A Polícia Civil do Estado do Rio de Janeiro e o Ministério Público do Estado do Rio de Janeiro deflagraram, na manhã desta quarta-feira (4), uma operação de grande porte para desarticular um esquema interestadual de fraudes bancárias e lavagem de dinheiro com ramificações no Rio de Janeiro, Maranhão e Minas Gerais. Batizada de Operação Pecunia Obscura, a ação resultou no cumprimento de mandados judiciais nos dois primeiros estados.
Ao todo, a Justiça autorizou quatro mandados de prisão e 23 de busca e apreensão. Até a atualização mais recente, três investigados haviam sido presos. No Maranhão, foram detidos Alex Maylon Passinho Dominici e Celis de Castro Medeiros Júnior. No Rio de Janeiro, Yago de Araújo Silva foi capturado. Já Saulo Zanibone de Paiva segue foragido.
De acordo com o Ministério Público, Yago é apontado como líder da organização criminosa, enquanto Saulo exerceria a função de braço direito. Alex e Celis integrariam o núcleo maranhense responsável por operacionalizar a lavagem de capitais. As investigações indicam que o grupo movimentou aproximadamente R$ 322 milhões ao longo de cinco anos.
A apuração teve início em março de 2021, após a denúncia de uma fintech que relatou prejuízo de cerca de R$ 1 milhão. Os suspeitos teriam utilizado documentos falsificados para explorar vulnerabilidades no sistema da empresa e desviar valores. Com o aprofundamento das diligências e apoio do Conselho de Controle de Atividades Financeiras (Coaf), foi possível identificar que o esquema era muito mais amplo.

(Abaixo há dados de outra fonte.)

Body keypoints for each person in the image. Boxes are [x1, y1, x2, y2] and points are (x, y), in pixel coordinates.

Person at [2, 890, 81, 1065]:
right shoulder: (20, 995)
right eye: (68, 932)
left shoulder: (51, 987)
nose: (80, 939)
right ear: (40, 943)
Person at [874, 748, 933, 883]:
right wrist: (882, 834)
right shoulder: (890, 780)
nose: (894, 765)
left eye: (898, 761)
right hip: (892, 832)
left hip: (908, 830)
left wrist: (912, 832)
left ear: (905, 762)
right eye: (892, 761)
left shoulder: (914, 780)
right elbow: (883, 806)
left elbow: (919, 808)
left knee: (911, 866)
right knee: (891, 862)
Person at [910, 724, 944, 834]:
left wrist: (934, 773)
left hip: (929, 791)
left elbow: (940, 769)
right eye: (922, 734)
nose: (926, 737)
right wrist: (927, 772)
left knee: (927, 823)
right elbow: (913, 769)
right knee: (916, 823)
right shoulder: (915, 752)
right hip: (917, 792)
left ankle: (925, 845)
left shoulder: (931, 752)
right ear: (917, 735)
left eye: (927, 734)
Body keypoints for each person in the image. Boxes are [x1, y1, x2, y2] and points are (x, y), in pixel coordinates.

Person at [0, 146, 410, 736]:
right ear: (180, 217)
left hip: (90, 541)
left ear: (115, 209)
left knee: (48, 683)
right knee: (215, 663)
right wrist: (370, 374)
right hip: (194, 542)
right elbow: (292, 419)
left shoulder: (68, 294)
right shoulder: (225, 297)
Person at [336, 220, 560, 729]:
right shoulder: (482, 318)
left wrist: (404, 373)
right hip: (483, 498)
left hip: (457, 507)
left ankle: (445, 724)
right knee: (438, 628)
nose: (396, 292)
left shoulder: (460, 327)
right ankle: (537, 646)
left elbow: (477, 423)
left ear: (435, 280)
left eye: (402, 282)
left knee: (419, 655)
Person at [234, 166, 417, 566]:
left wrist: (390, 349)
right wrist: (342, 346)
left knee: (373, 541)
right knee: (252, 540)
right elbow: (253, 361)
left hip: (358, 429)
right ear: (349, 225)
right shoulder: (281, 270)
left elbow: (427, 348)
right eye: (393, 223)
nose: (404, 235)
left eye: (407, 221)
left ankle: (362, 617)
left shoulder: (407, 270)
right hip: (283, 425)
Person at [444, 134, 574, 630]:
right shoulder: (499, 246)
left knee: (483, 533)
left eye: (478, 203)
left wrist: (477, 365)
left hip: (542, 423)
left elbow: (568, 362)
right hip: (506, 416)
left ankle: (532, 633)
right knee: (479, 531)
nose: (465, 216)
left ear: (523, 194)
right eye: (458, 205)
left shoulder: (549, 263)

Segundo os investigadores, a organização criava múltiplas contas digitais com identidades falsas para ampliar a capacidade de executar fraudes eletrônicas. Em apenas uma das empresas lesadas, foram identificadas ao menos 238 contas utilizadas em transações que exploravam falhas operacionais. Para ocultar a origem ilícita dos recursos, o grupo realizava depósitos em espécie e promovia transferências para empresas de fachada.
A Justiça também determinou o sequestro de até R$ 150 milhões em bens e valores ligados aos investigados. Parte das movimentações financeiras, conforme o inquérito, envolveu negociações com o grupo de Glaidson Acácio dos Santos, conhecido como “Faraó dos Bitcoins”, que não é alvo direto da operação desta quarta-feira.
O inquérito apura a prática dos crimes de organização criminosa, estelionato, falsificação de documento público, uso de documento falso e lavagem de dinheiro. As autoridades seguem em diligência para localizar o investigado foragido e aprofundar a análise do material apreendido.